The military has its own form of laws which are punishable under the Uniformed Code of Military Justice (UCMJ) which also falls under the United States CODE (USC). All military members fall under UCMJ for punishment or corrective action of any sort, which is what an Article 91 falls under. An Article 91 has three categories on which a member of the military can be charged for: 1) striking or assaulting a Noncommissioned Officer, Warrant Officer or Commissioned Officer while the officer is in execution of his or her office, 2) willfully disobeying a lawful order from a Noncommissioned Officer, Warrant Officer, or a Commissioned Officer, 3) treats with contempt or language in deportment that is disrespectful towards a Noncommissioned Officer, Warrant Officer, or Commissioned Officer. An Article 91 is in place to ensure respect of lawful orders, to protect against violence or disrespect of any nature, or insult. Only warrant officers or enlisted personnel can be punished under UCMJ for an Article 91.

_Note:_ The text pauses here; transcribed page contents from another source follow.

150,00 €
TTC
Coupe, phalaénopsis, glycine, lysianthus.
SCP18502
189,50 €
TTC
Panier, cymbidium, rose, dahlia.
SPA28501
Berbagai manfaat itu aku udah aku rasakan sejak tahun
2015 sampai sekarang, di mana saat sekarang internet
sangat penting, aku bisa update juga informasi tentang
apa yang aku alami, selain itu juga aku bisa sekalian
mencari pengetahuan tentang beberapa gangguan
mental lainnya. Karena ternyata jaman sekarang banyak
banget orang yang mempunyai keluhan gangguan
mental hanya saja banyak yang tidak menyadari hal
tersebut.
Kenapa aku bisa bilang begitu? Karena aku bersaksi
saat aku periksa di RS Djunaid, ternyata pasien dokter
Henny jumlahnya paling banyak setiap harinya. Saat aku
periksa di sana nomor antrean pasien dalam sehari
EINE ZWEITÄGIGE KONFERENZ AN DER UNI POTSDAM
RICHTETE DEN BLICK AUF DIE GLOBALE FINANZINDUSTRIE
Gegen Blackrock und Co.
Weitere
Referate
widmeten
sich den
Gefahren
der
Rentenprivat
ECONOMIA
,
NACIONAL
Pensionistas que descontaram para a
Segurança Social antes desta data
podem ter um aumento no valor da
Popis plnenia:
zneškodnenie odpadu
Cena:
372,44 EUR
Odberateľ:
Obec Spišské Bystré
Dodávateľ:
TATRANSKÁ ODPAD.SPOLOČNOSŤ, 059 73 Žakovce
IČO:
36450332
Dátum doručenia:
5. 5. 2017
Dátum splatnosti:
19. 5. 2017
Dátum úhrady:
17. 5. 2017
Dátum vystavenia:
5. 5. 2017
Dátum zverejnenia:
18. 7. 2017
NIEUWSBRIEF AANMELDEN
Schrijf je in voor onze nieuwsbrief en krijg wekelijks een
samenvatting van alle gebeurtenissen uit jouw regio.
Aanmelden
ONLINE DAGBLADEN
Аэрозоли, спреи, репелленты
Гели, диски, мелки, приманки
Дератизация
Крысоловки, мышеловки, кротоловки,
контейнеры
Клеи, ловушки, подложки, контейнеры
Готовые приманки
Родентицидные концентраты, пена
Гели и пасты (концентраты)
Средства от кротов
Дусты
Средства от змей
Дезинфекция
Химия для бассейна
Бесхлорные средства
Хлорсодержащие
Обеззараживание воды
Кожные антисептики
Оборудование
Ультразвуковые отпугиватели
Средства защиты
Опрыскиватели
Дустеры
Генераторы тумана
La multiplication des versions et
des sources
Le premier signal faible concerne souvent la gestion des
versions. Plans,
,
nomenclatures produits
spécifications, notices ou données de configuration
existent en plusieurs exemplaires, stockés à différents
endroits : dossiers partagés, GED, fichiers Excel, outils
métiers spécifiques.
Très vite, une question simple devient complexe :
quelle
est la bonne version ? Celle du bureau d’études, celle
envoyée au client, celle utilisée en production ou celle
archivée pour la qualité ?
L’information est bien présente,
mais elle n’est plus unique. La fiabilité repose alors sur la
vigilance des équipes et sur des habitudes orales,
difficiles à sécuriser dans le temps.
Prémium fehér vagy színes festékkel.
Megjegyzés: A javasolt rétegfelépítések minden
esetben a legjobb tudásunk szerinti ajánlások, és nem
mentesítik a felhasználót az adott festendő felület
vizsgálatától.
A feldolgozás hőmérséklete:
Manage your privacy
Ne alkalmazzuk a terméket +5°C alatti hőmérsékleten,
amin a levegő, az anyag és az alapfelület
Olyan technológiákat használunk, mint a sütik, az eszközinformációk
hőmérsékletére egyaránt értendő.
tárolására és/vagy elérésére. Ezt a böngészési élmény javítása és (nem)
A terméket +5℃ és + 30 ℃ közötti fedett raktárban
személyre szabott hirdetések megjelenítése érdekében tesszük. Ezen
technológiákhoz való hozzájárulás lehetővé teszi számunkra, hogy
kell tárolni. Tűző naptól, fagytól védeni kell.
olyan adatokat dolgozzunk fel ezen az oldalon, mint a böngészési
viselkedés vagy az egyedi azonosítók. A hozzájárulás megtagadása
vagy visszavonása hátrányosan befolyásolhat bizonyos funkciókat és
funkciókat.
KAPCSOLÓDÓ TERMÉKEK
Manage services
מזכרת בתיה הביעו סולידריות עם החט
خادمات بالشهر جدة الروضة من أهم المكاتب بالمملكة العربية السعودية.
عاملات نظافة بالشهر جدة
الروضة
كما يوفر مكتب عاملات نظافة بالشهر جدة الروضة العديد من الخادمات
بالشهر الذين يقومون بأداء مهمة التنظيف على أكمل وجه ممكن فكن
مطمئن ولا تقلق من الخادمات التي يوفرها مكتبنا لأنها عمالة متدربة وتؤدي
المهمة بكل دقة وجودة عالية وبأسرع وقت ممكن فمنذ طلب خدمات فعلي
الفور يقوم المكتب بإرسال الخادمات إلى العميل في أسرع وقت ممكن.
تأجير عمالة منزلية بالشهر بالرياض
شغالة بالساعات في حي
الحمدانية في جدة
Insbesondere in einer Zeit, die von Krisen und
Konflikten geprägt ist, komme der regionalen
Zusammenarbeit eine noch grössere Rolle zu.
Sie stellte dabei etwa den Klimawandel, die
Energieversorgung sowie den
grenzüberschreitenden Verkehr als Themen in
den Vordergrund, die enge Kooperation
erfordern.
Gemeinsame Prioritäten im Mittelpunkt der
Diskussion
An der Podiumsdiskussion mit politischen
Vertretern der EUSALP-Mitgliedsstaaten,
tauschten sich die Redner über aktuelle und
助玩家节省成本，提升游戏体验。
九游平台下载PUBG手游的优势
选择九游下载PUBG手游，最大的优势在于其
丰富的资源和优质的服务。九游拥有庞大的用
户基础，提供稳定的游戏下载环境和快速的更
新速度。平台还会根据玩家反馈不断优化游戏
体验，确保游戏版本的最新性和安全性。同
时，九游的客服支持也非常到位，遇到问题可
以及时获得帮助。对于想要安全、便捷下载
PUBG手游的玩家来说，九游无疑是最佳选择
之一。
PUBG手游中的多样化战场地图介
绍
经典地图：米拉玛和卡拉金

Category 1) of an Article 91, trying to cause any bodily harm to a Warrant Officer, Noncommissioned Officer, or Commissioned Officer with the intent to hurt or kill. Examples: raising a weapon, throwing a fist or kick or using ones body in any form, or any form of sexual assault.

Category 2) of Article 91, disobeying a lawful order, general order, or a regulation where the accused is lawfully guilty of disobeying an order or the dereliction of duty. Examples: not showing up to duty, ignoring an order from a Noncommissioned Officer, Warrant Officer, or Commissioned Officer.

Category 3) of Article 91, contempt or deportment of verbal or body language shows disrespect to a Noncommissioned Officer, Warrant Officer, or Commissioned Officer. Example: swearing or cussing out, giving the finger, rolling eyes, or not showing proper respect when in uniform.